The tutorial says( http://pytorch.org/tutorials/beginner/former_torchies/autograd_tutorial.html#gradients): so if you even want to do the backward on some part of the graph twice, you need to pass in retain_variables = True during the first pass

The example it gives is:

import torch
from torch.autograd import Variable
x = Variable(torch.ones(2, 2), requires_grad=True)
y = x + 2
y.backward(torch.ones(2, 2), retain_graph=True)
print(x.grad)
z = y * y
print(z)
gradient = torch.randn(2, 2)
y.backward(gradient)
print(x.grad)

But when I try this code with retain_graph=True and retain_graph=False, they both works with no error, and the gradients are corrects.
Anything wrong with the example?

Thanks!

1 Like

In this specific case you do not need retain_graph=True, but in general you may need it. As you compute the forward pass, PyTorch saves variables that will be needed to compute the gradients in the backward pass.

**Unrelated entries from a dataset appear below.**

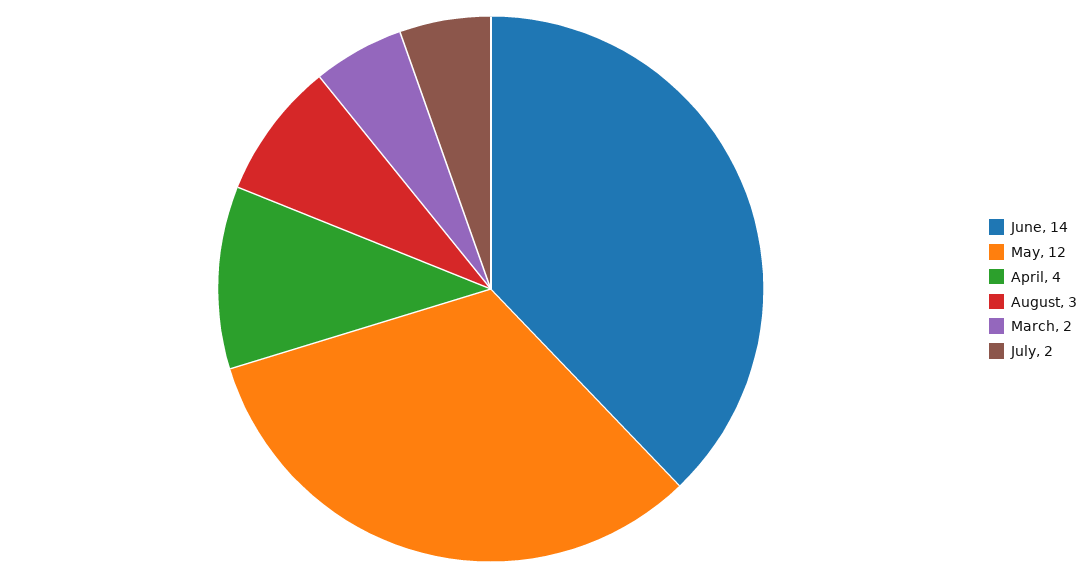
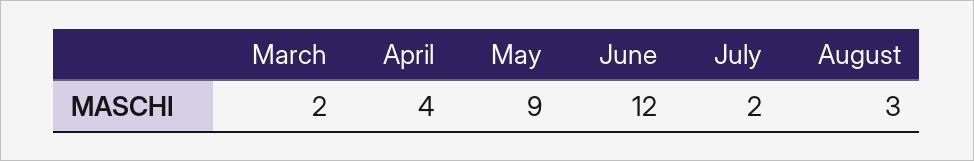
  {
-   "June": 14,
+   "June": 12,
-   "May": 12,
+   "May": 9,
    "April": 4,
    "August": 3,
    "March": 2,
    "July": 2
  }

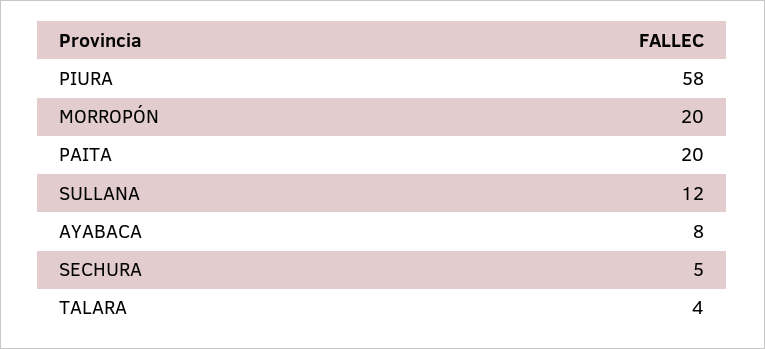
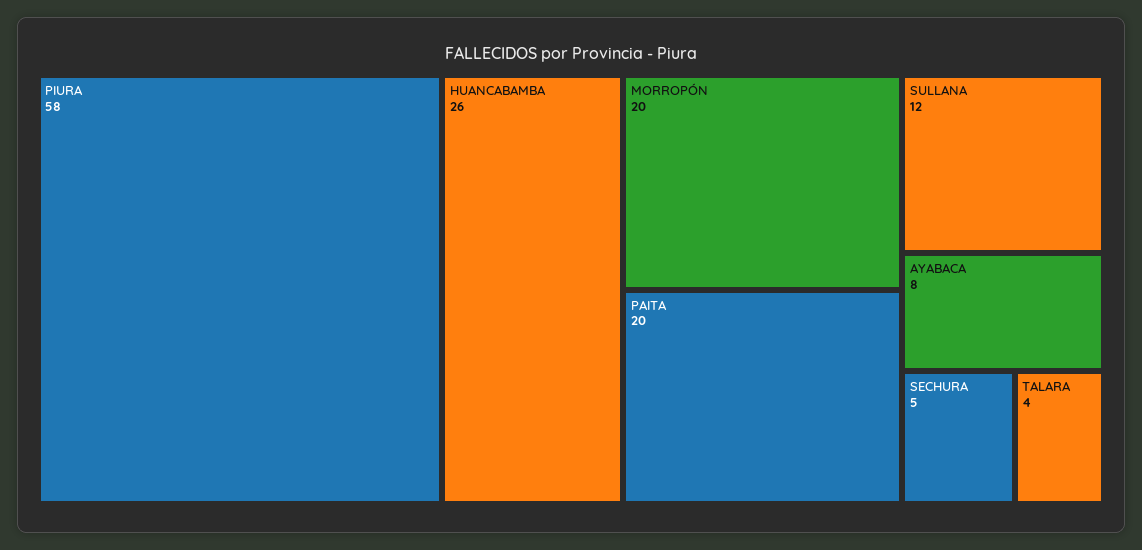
  {
    "PIURA": 58,
    "MORROPÓN": 20,
    "PAITA": 20,
    "SULLANA": 12,
    "AYABACA": 8,
    "SECHURA": 5,
-   "TALARA": 4
+   "TALARA": 4,
+   "HUANCABAMBA": 26
  }

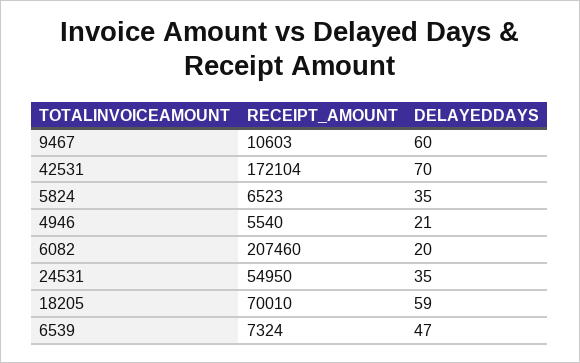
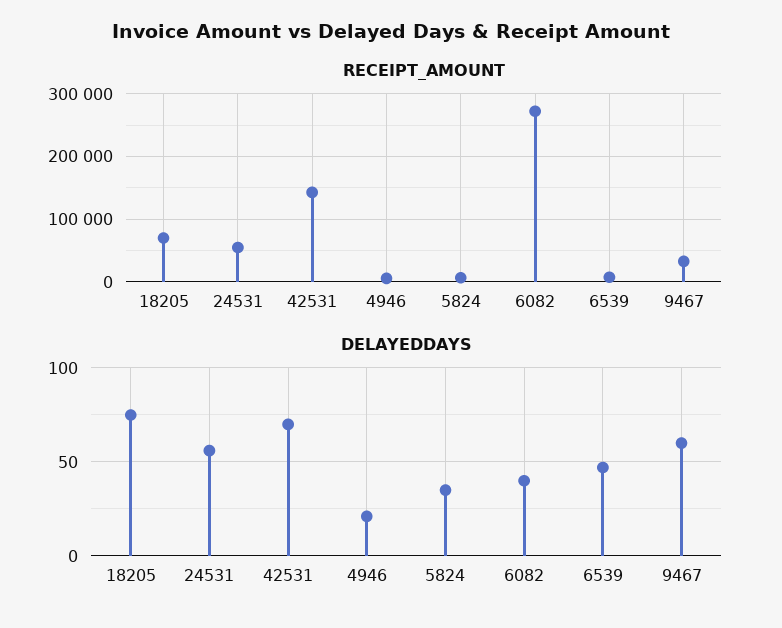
  {
    "RECEIPT_AMOUNT": {
-     "9467": 10603,
+     "9467": 30000,
-     "42531": 172104,
+     "42531": 140000,
      "5824": 6523,
      "4946": 5540,
-     "6082": 207460,
+     "6082": 270000,
      "24531": 54950,
      "18205": 70010,
      "6539": 7324
    },
    "DELAYEDDAYS": {
      "9467": 60,
      "42531": 70,
      "5824": 35,
      "4946": 21,
-     "6082": 20,
+     "6082": 40,
-     "24531": 35,
+     "24531": 55,
-     "18205": 59,
+     "18205": 75,
      "6539": 47
    }
  }

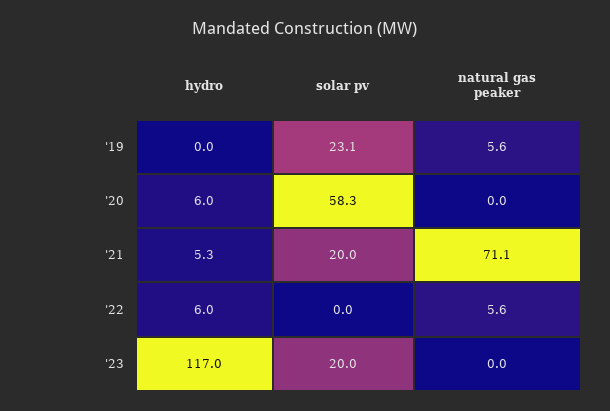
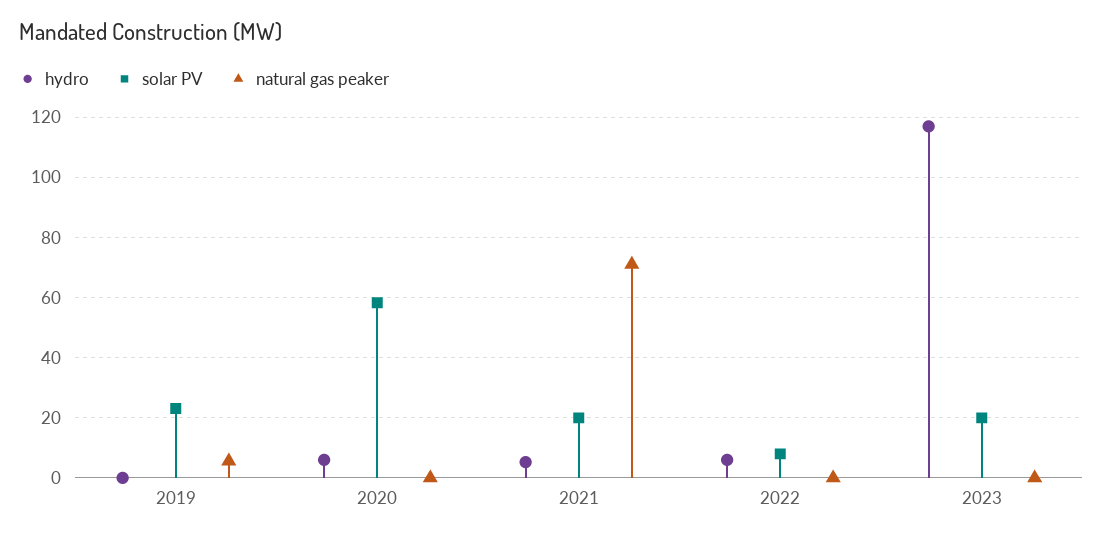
  {
    "hydro": {
      "'19": 0,
      "'20": 6,
      "'21": 5.3,
      "'22": 6,
      "'23": 117
    },
    "solar pv": {
      "'19": 23.1,
      "'20": 58.3,
      "'21": 20,
-     "'22": 0,
+     "'22": 8,
      "'23": 20
    },
    "natural gas peaker": {
      "'19": 5.6,
      "'20": 0,
      "'21": 71.1,
-     "'22": 5.6,
+     "'22": 0,
      "'23": 0
    }
  }

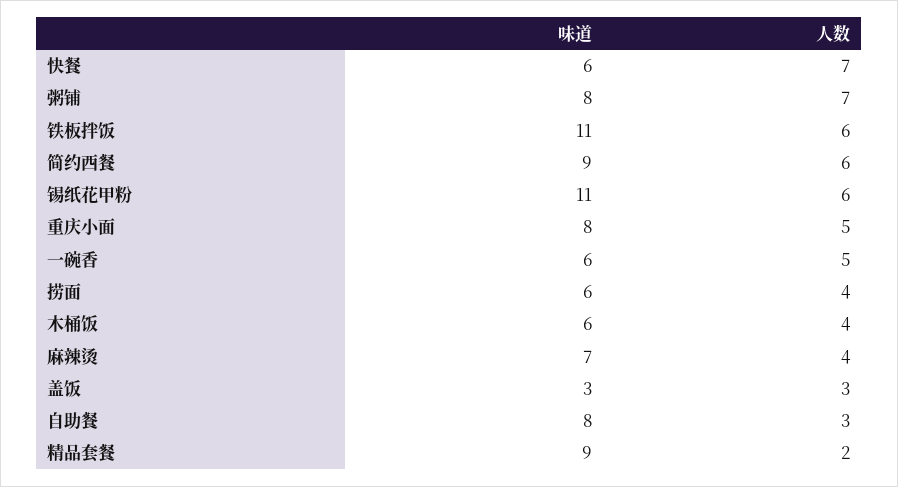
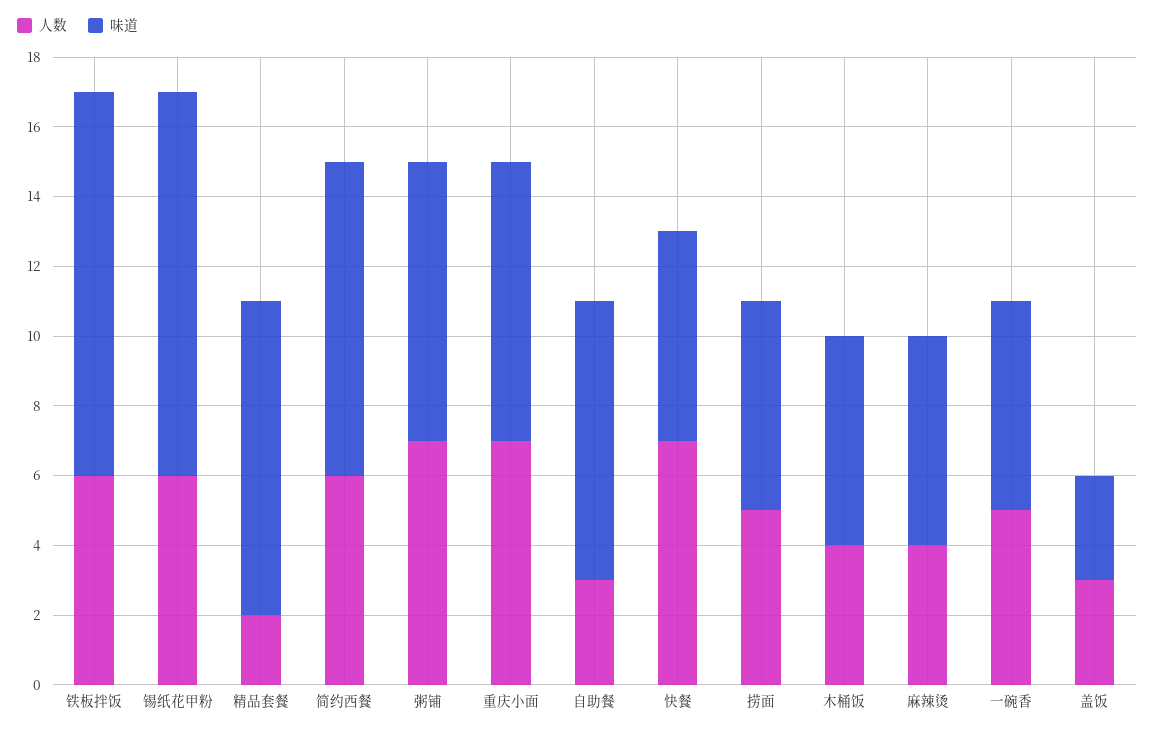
  {
    "味道": {
      "快餐": 6,
      "粥铺": 8,
      "铁板拌饭": 11,
      "简约西餐": 9,
      "锡纸花甲粉": 11,
      "重庆小面": 8,
      "一碗香": 6,
      "捞面": 6,
      "木桶饭": 6,
-     "麻辣烫": 7,
+     "麻辣烫": 6,
      "盖饭": 3,
      "自助餐": 8,
      "精品套餐": 9
    },
    "人数": {
      "快餐": 7,
      "粥铺": 7,
      "铁板拌饭": 6,
      "简约西餐": 6,
      "锡纸花甲粉": 6,
-     "重庆小面": 5,
+     "重庆小面": 7,
      "一碗香": 5,
-     "捞面": 4,
+     "捞面": 5,
      "木桶饭": 4,
      "麻辣烫": 4,
      "盖饭": 3,
      "自助餐": 3,
      "精品套餐": 2
    }
  }

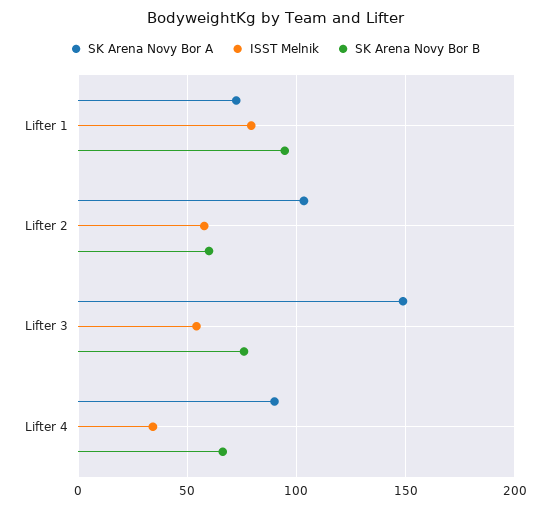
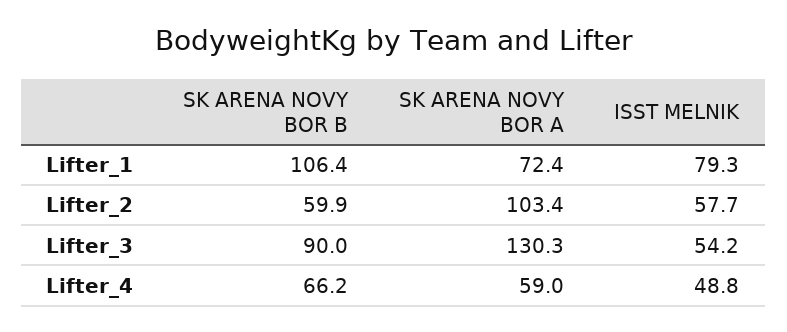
  {
    "SK Arena Novy Bor A": {
      "Lifter 1": 72.4,
      "Lifter 2": 103.4,
-     "Lifter 3": 150,
+     "Lifter 3": 130.3,
-     "Lifter 4": 90
+     "Lifter 4": 59
    },
    "ISST Melnik": {
      "Lifter 1": 79.3,
      "Lifter 2": 57.7,
      "Lifter 3": 54.2,
-     "Lifter 4": 35
+     "Lifter 4": 48.8
    },
    "SK Arena Novy Bor B": {
-     "Lifter 1": 95,
+     "Lifter 1": 106.4,
      "Lifter 2": 59.9,
-     "Lifter 3": 75,
+     "Lifter 3": 90,
      "Lifter 4": 66.2
    }
  }

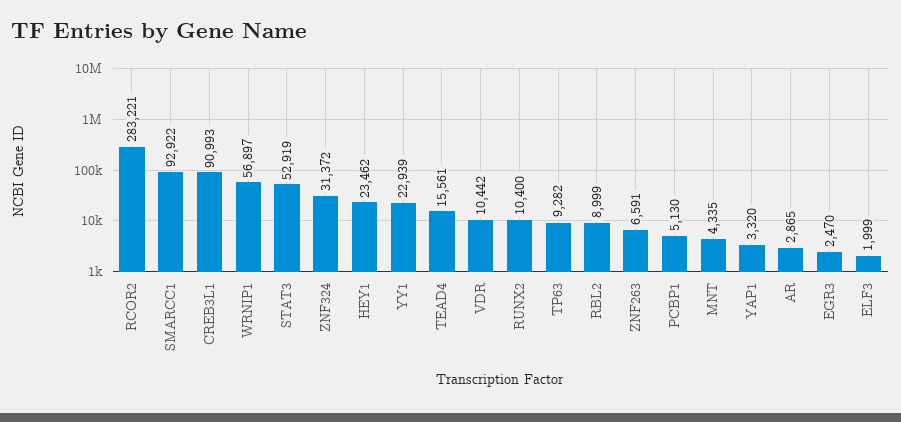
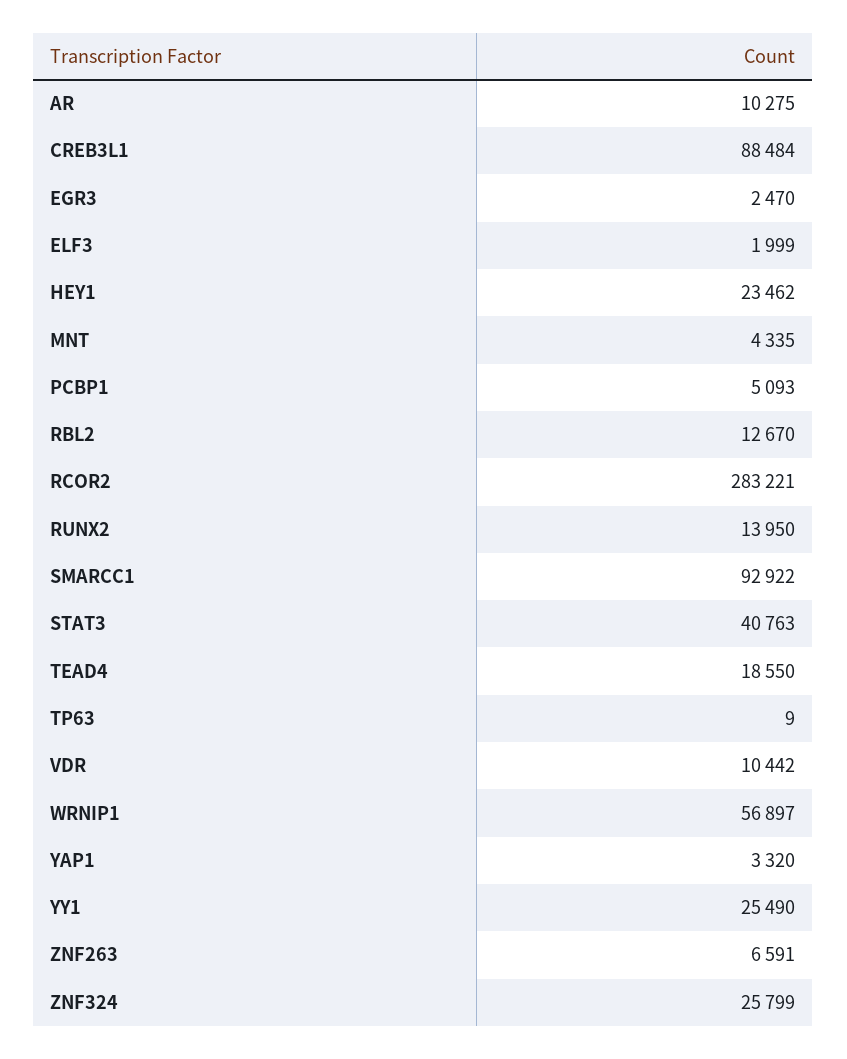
  {
    "RCOR2": 283221,
    "SMARCC1": 92922,
-   "CREB3L1": 90993,
+   "CREB3L1": 88484,
    "WRNIP1": 56897,
-   "STAT3": 52919,
+   "STAT3": 40763,
-   "ZNF324": 31372,
+   "ZNF324": 25799,
    "HEY1": 23462,
-   "YY1": 22939,
+   "YY1": 25490,
-   "TEAD4": 15561,
+   "TEAD4": 18550,
    "VDR": 10442,
-   "RUNX2": 10400,
+   "RUNX2": 13950,
-   "TP63": 9282,
+   "TP63": 9,
-   "RBL2": 8999,
+   "RBL2": 12670,
    "ZNF263": 6591,
-   "PCBP1": 5130,
+   "PCBP1": 5093,
    "MNT": 4335,
    "YAP1": 3320,
-   "AR": 2865,
+   "AR": 10275,
    "EGR3": 2470,
    "ELF3": 1999
  }

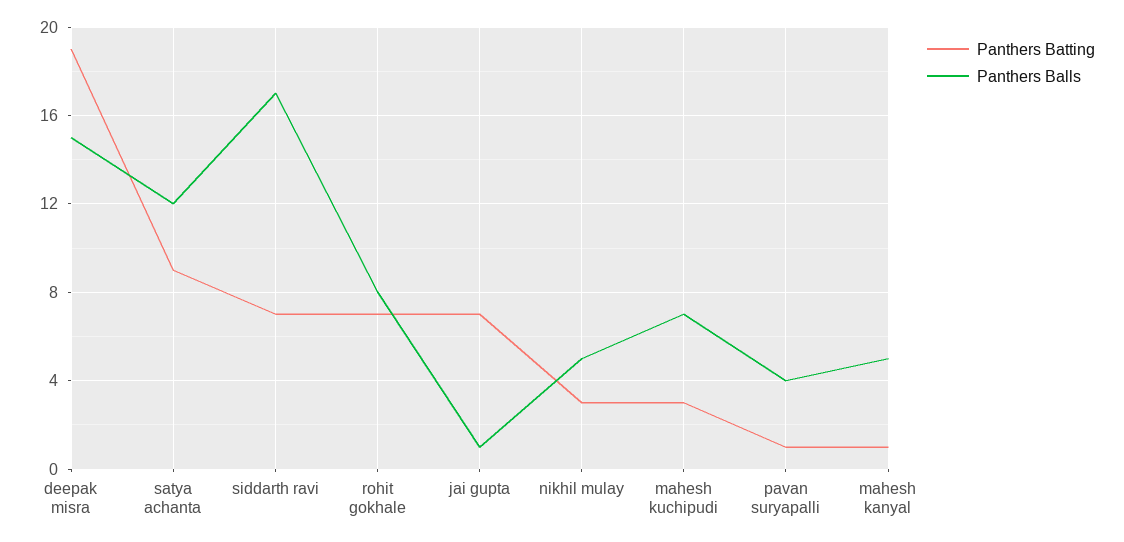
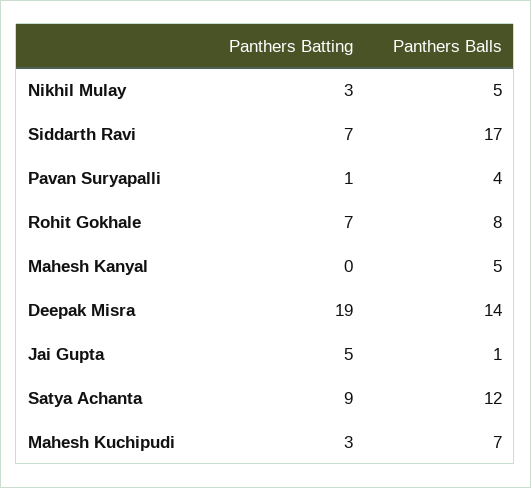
  {
    "Panthers Batting": {
      "deepak misra": 19,
      "satya achanta": 9,
      "siddarth ravi": 7,
      "rohit gokhale": 7,
-     "jai gupta": 7,
+     "jai gupta": 5,
      "nikhil mulay": 3,
      "mahesh kuchipudi": 3,
      "pavan suryapalli": 1,
-     "mahesh kanyal": 1
+     "mahesh kanyal": 0
    },
    "Panthers Balls": {
-     "deepak misra": 15,
+     "deepak misra": 14,
      "satya achanta": 12,
      "siddarth ravi": 17,
      "rohit gokhale": 8,
      "jai gupta": 1,
      "nikhil mulay": 5,
      "mahesh kuchipudi": 7,
      "pavan suryapalli": 4,
      "mahesh kanyal": 5
    }
  }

For example, z = y * y needs to save the value of y, because dz/dy = 2*y (or y + y). However, y = x + 2 doesn’t need to save anything because dy/dx = 1 which doesn’t depend on x.

When you call backwards() with retain_graph=False (or without specifying it), the automatic differentiation engine frees the saved variables as it computes the gradients. If you call backwards() again, it will fail with an exception if it needs any freed saved variables. If it doesn’t need any saved variables, like in your example, then it will succeed, but you shouldn’t rely on this behavior.

If you change y = x + 2 to y = x * x, you will see an error:

Trying to backward through the graph a second time, but the buffers have already been freed. Specify retain_graph=True when calling backward the first time.
2 Likes

Thanks for the explanation!